My religion has not prepared me for you. Nor my parents, who only alluded to your existence. No admonition to follow your intuition; only acknowledgement of your existence. And now, too late, I can not ask what I should have, years ago. The self I think of as "me" supposes that some person is in command. I beg to differ. I only pretend to be the commander of this ship.

Some other force appears to be calling the shots; too many things have come about quite by chance. And when I truly have to make a command decision, the awareness begins that two of us are needed to steer the rudder. This "guide" who only hints in the most subtle way a suggestion here, a thought there, a feeling that is less than a thought. How do I decode your messages?
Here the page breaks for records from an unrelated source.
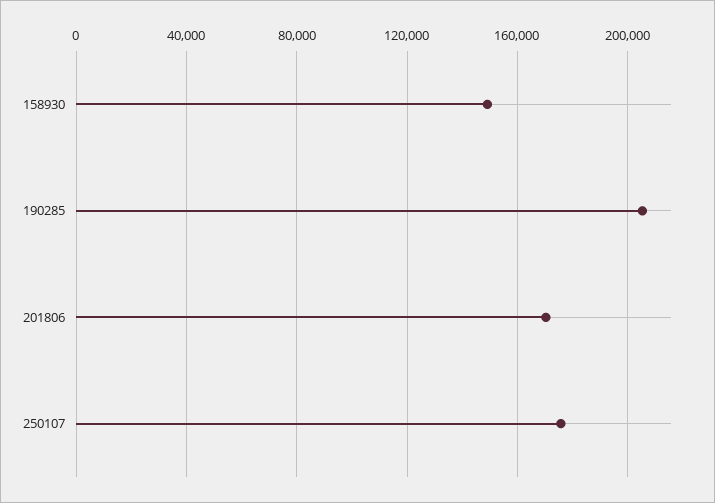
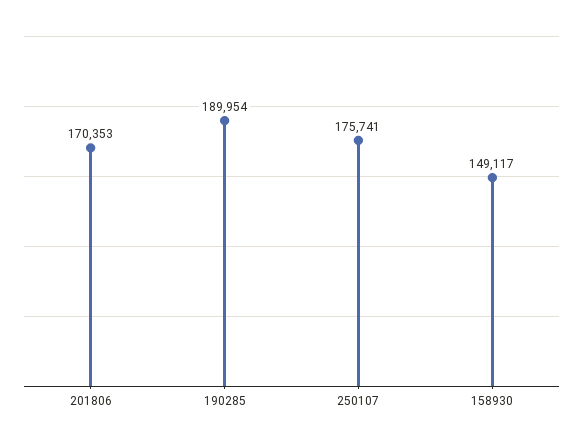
190285: 205000 -> 189954

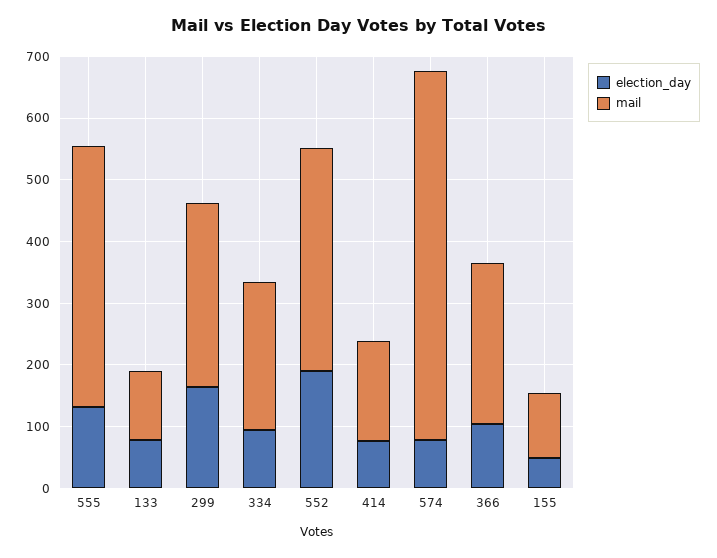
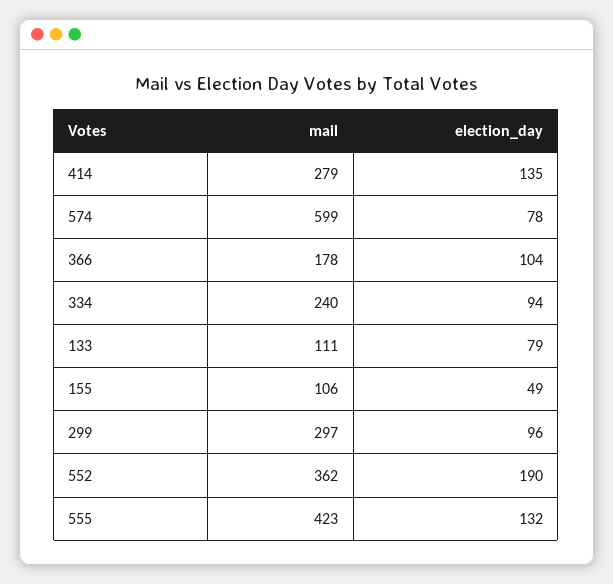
election_day, 299: 160 -> 96
election_day, 414: 80 -> 135
mail, 414: 160 -> 279
mail, 366: 260 -> 178

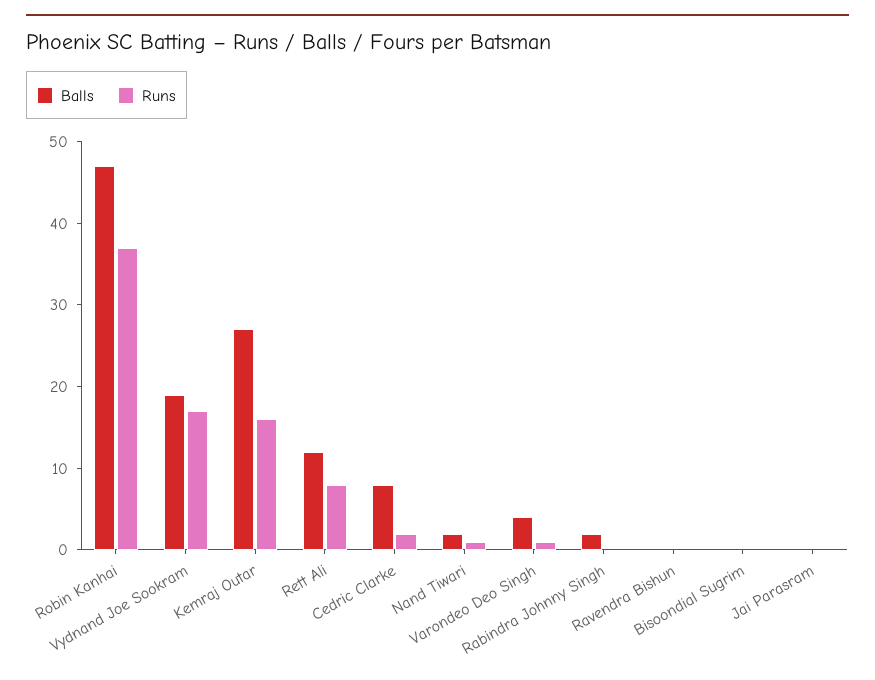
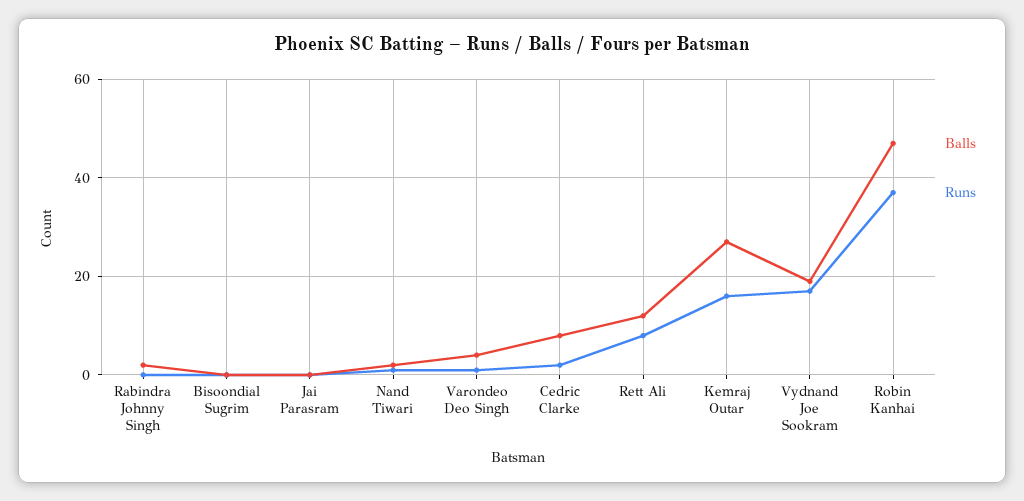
Balls, Ravendra Bishun: 0 -> none
Runs, Ravendra Bishun: 0 -> none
These pushes, these nudges. They come at times of their own choosing. Not as a plan, but as a step. A single step, isolated, out of context with everything else. And I can only guess that this is not some piece of indigestion, or hiccup in thinking that I am feeling.

To know who you are, I ask simple questions:

"Who will this hurt?"
"How does this affect the lives of those around me?"
"Does it break any laws?"
"Is it harmful to my self?"

And if no harm can be found and no laws broken, then perhaps it won't hurt to accept this guidance one more time. It's probably a good thing. It won't do any harm to try it. Then yes, I let intuition be the tillerman for a little while more. Accepting the bidding of some divine source. And look to the horizon to see from whence I came and to where I go.

My plan had been to horde my money for a rainy day. To settle in and wait for old age . . . and finally death . . . to claim me. Safe. Secure. A moment of bored safety while awaiting conversion to dust. It had a comfortable sense to it, too.

People would call me smart for being conservative with money. My nieces & nephews would call me generous as they raced to spend my money. And everyone would be happy.